Bersepakat untuk berbeda


Salah satu kesalahan terbesar manusia, cenderung membenci sesuatu hal yang sebenarnya tak ia mengerti.

Bermula beberapa saat yang lalu tersiar kabar kabar bahwa terjadi penolakan terhadap Ustadz Khalid Basalamah di Banjarmasin. Ternyata penolakan serupa juga terjadi terhadap beliau di kota-kota lainnya.

Saya terenyuh.

Meskipun saya terlahir di keluarga muslim yang “tradisional”, dimana dari segi pemikiran dan faham mungkin saya berseberangan dengan beliau. Saya menolak dan menyayangkan resistensi masyarakat terhadap majelis beliau.

Bukankah sebagai muslim yang selalu selalu mengambil jalan tengah, menjungjung tinggi nilai toleransi, tidak mudah mengafirkan umat muslim yang lain, tidak mudah membid’ahkan sesuatu hal yang baik, tidak mudah merasa diri paling suci. Seharusnya bisa lebih berprasangka baik terhadap beliau dan jalan dakwahnya?
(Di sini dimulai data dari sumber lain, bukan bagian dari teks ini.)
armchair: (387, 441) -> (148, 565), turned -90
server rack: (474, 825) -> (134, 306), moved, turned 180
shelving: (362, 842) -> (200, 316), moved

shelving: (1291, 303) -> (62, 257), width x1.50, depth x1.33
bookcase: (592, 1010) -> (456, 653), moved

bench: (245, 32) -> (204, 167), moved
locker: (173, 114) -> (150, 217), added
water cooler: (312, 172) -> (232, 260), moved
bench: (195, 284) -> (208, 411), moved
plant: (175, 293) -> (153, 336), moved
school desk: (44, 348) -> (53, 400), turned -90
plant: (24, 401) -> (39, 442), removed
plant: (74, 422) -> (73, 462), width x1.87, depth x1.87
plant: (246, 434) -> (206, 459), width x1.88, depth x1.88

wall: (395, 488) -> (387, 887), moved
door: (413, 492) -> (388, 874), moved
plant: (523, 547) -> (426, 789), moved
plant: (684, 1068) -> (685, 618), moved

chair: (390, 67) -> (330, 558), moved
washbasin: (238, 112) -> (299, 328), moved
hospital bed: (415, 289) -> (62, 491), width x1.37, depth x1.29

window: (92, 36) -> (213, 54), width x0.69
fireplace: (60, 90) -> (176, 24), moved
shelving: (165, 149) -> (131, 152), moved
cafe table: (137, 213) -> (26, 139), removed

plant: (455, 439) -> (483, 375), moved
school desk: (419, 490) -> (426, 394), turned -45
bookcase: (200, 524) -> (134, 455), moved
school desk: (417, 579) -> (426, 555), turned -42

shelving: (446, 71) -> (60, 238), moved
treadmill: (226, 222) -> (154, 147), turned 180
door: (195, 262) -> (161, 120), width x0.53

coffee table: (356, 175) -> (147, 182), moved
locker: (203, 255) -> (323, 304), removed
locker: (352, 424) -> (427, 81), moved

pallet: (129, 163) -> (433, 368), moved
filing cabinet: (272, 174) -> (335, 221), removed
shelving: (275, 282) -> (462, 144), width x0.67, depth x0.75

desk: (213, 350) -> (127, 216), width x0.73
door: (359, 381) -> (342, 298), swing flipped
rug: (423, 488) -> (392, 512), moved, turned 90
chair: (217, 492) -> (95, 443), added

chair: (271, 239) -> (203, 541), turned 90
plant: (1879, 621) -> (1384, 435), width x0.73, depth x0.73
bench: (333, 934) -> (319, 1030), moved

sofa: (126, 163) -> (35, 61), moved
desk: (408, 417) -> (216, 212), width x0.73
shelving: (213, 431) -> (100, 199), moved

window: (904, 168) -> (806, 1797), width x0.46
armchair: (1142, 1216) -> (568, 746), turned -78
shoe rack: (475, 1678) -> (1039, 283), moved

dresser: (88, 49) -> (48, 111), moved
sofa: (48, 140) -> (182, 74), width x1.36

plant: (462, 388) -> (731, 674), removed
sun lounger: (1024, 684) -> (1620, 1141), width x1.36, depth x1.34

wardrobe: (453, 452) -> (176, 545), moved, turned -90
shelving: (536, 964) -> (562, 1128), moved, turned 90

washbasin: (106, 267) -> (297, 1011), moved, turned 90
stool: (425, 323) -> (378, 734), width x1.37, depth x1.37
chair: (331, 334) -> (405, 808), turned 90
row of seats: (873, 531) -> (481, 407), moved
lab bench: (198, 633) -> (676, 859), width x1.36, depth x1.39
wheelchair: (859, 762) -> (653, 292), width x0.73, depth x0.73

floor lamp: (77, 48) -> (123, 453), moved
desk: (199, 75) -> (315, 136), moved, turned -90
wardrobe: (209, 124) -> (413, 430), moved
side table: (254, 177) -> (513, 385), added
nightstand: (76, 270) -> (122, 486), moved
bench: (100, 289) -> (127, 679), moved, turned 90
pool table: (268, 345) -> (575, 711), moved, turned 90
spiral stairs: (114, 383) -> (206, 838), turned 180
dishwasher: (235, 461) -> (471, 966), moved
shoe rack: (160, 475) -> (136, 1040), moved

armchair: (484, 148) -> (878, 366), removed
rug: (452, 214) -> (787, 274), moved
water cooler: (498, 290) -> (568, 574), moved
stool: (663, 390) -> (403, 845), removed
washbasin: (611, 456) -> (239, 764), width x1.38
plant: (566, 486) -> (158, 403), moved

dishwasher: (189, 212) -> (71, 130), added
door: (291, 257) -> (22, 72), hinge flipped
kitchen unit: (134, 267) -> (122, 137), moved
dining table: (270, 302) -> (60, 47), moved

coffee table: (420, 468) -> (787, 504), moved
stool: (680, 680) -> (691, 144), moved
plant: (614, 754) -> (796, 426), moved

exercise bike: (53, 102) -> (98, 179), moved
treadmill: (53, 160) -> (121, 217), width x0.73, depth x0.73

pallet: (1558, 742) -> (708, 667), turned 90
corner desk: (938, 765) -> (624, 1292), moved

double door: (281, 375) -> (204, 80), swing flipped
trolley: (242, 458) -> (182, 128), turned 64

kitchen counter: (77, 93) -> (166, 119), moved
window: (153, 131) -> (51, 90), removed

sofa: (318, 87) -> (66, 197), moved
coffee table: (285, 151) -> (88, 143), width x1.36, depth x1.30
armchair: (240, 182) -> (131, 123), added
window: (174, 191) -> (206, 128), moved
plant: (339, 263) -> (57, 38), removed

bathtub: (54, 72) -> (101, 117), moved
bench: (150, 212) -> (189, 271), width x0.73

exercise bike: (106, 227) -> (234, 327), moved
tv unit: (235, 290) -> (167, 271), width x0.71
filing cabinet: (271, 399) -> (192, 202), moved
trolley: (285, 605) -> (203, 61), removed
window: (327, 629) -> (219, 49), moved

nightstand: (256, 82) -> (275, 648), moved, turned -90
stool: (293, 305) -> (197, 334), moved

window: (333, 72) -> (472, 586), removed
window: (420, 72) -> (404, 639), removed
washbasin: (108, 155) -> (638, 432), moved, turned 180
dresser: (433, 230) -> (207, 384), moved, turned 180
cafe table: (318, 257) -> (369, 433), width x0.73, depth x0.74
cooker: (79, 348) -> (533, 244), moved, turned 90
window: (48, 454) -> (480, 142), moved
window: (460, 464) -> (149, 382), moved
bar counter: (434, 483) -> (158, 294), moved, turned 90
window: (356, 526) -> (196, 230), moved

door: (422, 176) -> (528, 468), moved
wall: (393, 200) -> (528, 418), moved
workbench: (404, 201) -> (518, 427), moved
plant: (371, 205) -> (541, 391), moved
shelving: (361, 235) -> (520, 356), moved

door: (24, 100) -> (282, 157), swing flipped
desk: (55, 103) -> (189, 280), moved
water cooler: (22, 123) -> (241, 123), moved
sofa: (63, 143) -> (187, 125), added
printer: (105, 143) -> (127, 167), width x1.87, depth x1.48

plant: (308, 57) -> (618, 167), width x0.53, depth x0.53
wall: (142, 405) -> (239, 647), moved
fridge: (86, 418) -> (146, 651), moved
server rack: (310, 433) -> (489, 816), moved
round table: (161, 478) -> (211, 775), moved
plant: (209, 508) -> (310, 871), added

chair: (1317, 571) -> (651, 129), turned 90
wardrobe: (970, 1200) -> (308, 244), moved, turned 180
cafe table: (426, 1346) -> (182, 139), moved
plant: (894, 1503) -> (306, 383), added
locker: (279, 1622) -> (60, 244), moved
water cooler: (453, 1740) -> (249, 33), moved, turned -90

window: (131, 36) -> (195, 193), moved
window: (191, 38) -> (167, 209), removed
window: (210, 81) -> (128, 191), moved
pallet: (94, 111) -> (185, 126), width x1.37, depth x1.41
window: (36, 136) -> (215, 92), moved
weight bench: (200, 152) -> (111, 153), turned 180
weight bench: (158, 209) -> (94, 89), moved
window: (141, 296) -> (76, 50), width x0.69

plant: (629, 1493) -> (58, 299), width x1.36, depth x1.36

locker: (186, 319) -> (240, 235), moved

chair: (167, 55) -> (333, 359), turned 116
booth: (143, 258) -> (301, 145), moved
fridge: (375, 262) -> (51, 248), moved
Ya, mungkin beliau mengambil sikap tegas dan keras untuk menolak amaliyah-amaliyah masyarakat pada umumnya seperti peringatan maulid, tahlilan, tawassul atau bahkan perihal fiqh lain nya yang bersifat furu’iyah (cabang-cabang syariat). Namun bukan berarti kita juga harus bersikap keras pula terhadap dakwah beliau. Seperti gayung yang bersambut. 

Khusnuzdon saja. Mungkin saja beliau tidak atau belum mengerti bagaimana esensi dari konsep amaliyah-amaliyah tersebut.

Karena bukankah guru-guru kita sudah berulangkali mengabarkan, bahwa jalan menuju Allah Subhanahu wa ta’ala itu banyak?

Kenapa kita tidak bersepakat saja untuk berbeda? Bersepakat untuk tidak sepakat.

Lanaa a’maaluna, wa lakum a’maalukum (Bagi kami amalan kami, bagi kamu amalan kamu).